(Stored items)
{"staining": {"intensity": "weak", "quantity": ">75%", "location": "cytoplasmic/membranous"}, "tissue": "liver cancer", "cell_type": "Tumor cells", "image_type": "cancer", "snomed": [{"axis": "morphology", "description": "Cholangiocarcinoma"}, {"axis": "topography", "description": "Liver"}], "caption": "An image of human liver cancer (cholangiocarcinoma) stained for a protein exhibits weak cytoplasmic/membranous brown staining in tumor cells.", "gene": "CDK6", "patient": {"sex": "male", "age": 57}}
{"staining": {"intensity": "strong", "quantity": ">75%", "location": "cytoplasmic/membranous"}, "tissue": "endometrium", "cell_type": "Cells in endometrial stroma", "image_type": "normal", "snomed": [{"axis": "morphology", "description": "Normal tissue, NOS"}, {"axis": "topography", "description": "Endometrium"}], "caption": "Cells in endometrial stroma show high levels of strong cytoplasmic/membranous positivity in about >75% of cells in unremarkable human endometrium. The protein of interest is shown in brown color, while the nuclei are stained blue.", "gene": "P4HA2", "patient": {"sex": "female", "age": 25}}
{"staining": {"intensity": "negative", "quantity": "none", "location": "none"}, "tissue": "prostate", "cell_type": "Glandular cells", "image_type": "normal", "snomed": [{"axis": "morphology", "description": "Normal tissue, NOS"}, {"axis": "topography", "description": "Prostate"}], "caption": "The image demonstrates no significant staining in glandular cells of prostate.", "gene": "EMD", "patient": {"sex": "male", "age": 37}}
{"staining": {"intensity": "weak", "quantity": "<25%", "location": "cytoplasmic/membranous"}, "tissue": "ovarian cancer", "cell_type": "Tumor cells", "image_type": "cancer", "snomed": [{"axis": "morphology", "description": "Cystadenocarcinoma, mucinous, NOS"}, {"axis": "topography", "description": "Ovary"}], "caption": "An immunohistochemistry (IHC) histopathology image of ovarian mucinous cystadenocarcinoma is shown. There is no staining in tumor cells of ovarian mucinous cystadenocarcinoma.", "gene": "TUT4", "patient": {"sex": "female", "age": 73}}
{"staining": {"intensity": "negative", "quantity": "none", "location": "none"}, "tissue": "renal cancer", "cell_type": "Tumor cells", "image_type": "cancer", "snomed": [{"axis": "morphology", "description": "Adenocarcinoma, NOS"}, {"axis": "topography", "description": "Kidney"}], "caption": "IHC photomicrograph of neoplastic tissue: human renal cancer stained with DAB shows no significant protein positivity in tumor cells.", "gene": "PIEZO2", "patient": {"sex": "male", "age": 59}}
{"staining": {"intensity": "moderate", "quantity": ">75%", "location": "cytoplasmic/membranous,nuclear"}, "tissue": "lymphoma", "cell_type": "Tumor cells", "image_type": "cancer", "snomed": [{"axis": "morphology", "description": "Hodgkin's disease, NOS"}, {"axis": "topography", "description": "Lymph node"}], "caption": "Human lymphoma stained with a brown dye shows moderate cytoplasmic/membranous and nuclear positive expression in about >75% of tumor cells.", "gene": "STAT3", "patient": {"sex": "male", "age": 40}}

**What you have to do:**
Every entry shown above is to be written out exactly.

**Result of the task:**
{"staining": {"intensity": "weak", "quantity": ">75%", "location": "cytoplasmic/membranous"}, "tissue": "liver cancer", "cell_type": "Tumor cells", "image_type": "cancer", "snomed": [{"axis": "morphology", "description": "Cholangiocarcinoma"}, {"axis": "topography", "description": "Liver"}], "caption": "An image of human liver cancer (cholangiocarcinoma) stained for a protein exhibits weak cytoplasmic/membranous brown staining in tumor cells.", "gene": "CDK6", "patient": {"sex": "male", "age": 57}}
{"staining": {"intensity": "strong", "quantity": ">75%", "location": "cytoplasmic/membranous"}, "tissue": "endometrium", "cell_type": "Cells in endometrial stroma", "image_type": "normal", "snomed": [{"axis": "morphology", "description": "Normal tissue, NOS"}, {"axis": "topography", "description": "Endometrium"}], "caption": "Cells in endometrial stroma show high levels of strong cytoplasmic/membranous positivity in about >75% of cells in unremarkable human endometrium. The protein of interest is shown in brown color, while the nuclei are stained blue.", "gene": "P4HA2", "patient": {"sex": "female", "age": 25}}
{"staining": {"intensity": "negative", "quantity": "none", "location": "none"}, "tissue": "prostate", "cell_type": "Glandular cells", "image_type": "normal", "snomed": [{"axis": "morphology", "description": "Normal tissue, NOS"}, {"axis": "topography", "description": "Prostate"}], "caption": "The image demonstrates no significant staining in glandular cells of prostate.", "gene": "EMD", "patient": {"sex": "male", "age": 37}}
{"staining": {"intensity": "weak", "quantity": "<25%", "location": "cytoplasmic/membranous"}, "tissue": "ovarian cancer", "cell_type": "Tumor cells", "image_type": "cancer", "snomed": [{"axis": "morphology", "description": "Cystadenocarcinoma, mucinous, NOS"}, {"axis": "topography", "description": "Ovary"}], "caption": "An immunohistochemistry (IHC) histopathology image of ovarian mucinous cystadenocarcinoma is shown. There is no staining in tumor cells of ovarian mucinous cystadenocarcinoma.", "gene": "TUT4", "patient": {"sex": "female", "age": 73}}
{"staining": {"intensity": "negative", "quantity": "none", "location": "none"}, "tissue": "renal cancer", "cell_type": "Tumor cells", "image_type": "cancer", "snomed": [{"axis": "morphology", "description": "Adenocarcinoma, NOS"}, {"axis": "topography", "description": "Kidney"}], "caption": "IHC photomicrograph of neoplastic tissue: human renal cancer stained with DAB shows no significant protein positivity in tumor cells.", "gene": "PIEZO2", "patient": {"sex": "male", "age": 59}}
{"staining": {"intensity": "moderate", "quantity": ">75%", "location": "cytoplasmic/membranous,nuclear"}, "tissue": "lymphoma", "cell_type": "Tumor cells", "image_type": "cancer", "snomed": [{"axis": "morphology", "description": "Hodgkin's disease, NOS"}, {"axis": "topography", "description": "Lymph node"}], "caption": "Human lymphoma stained with a brown dye shows moderate cytoplasmic/membranous and nuclear positive expression in about >75% of tumor cells.", "gene": "STAT3", "patient": {"sex": "male", "age": 40}}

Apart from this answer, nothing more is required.